§ **RECORDS TO PROCESS**:

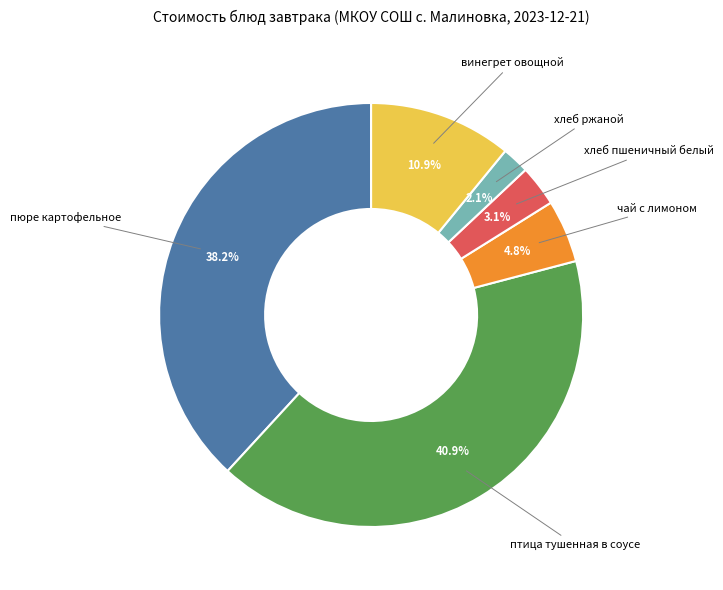

Is there any slice that represents more than half of the pie?

No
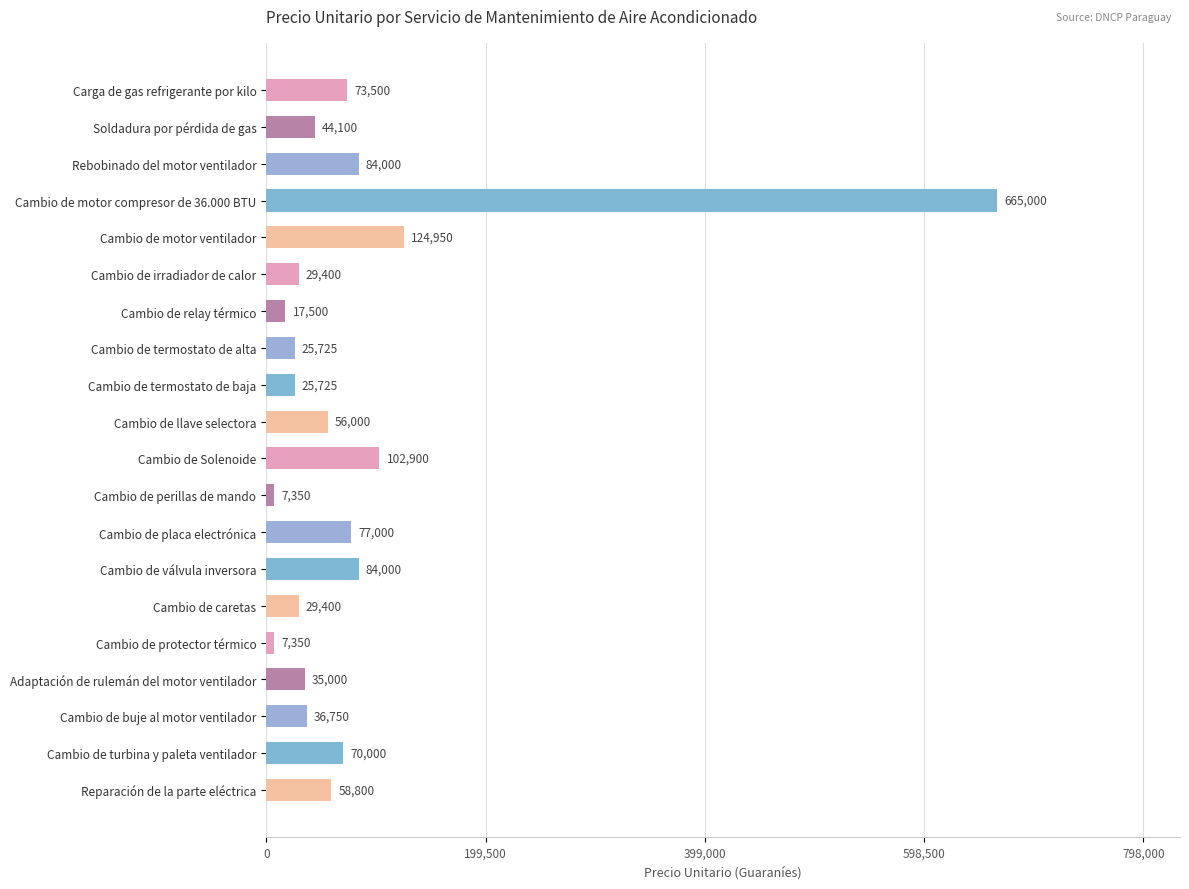

What is the difference between the maximum and minimum values?

657650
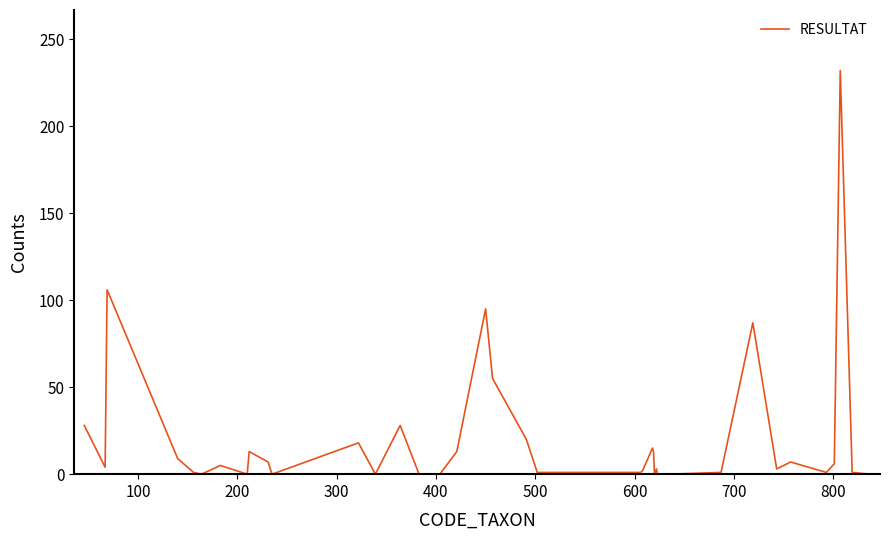

What is the maximum value shown in the chart?

232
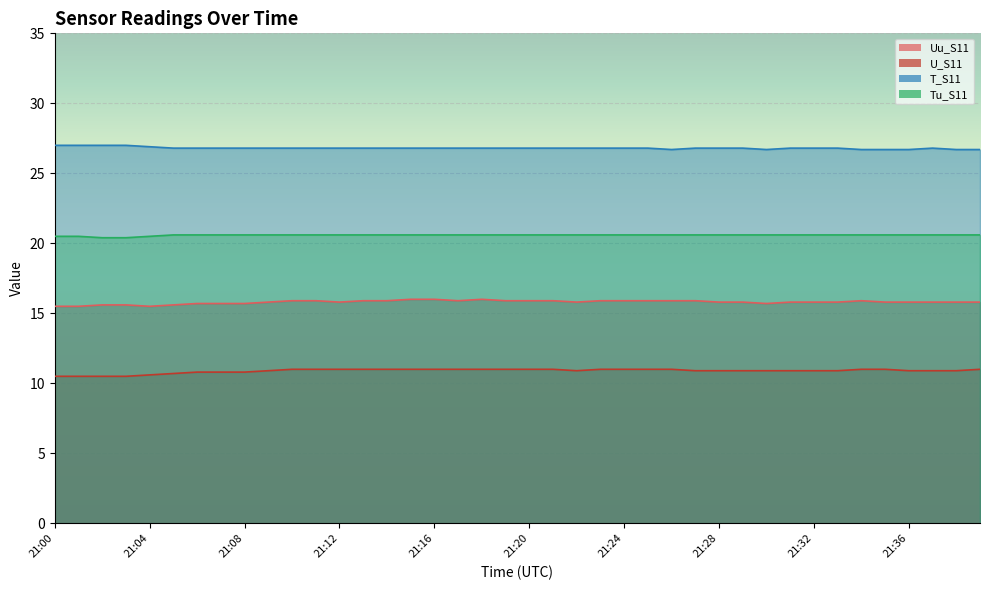

What is the value of the Uu_S11 point at the 14th from the left?

15.9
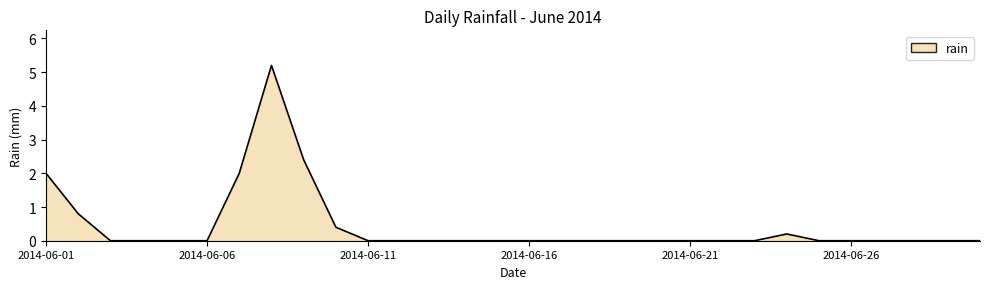

What is the difference between the maximum and minimum values?

5.2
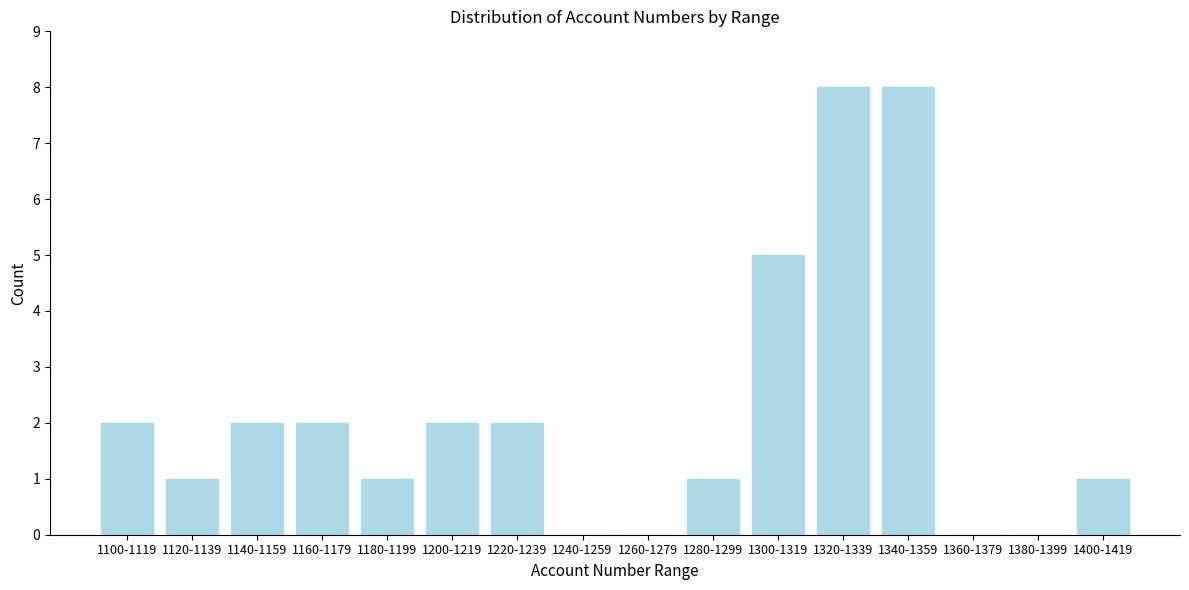

Reading left to right, list all the values displayed in this chart.

1100-1119=2	1120-1139=1	1140-1159=2	1160-1179=2	1180-1199=1	1200-1219=2	1220-1239=2	1240-1259=0	1260-1279=0	1280-1299=1	1300-1319=5	1320-1339=8	1340-1359=8	1360-1379=0	1380-1399=0	1400-1419=1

§ **ACTIVITY**: Rewrite everything from the line containing "What is the value" down to the end of the entries, substituting "graph" for "chart" and changing nothing else. Leave the pictures out of your answer.

§ **ANSWER BOX**:
What is the value of the Uu_S11 point at the 14th from the left?

15.9

What is the difference between the maximum and minimum values?

5.2

Reading left to right, list all the values displayed in this graph.

1100-1119=2	1120-1139=1	1140-1159=2	1160-1179=2	1180-1199=1	1200-1219=2	1220-1239=2	1240-1259=0	1260-1279=0	1280-1299=1	1300-1319=5	1320-1339=8	1340-1359=8	1360-1379=0	1380-1399=0	1400-1419=1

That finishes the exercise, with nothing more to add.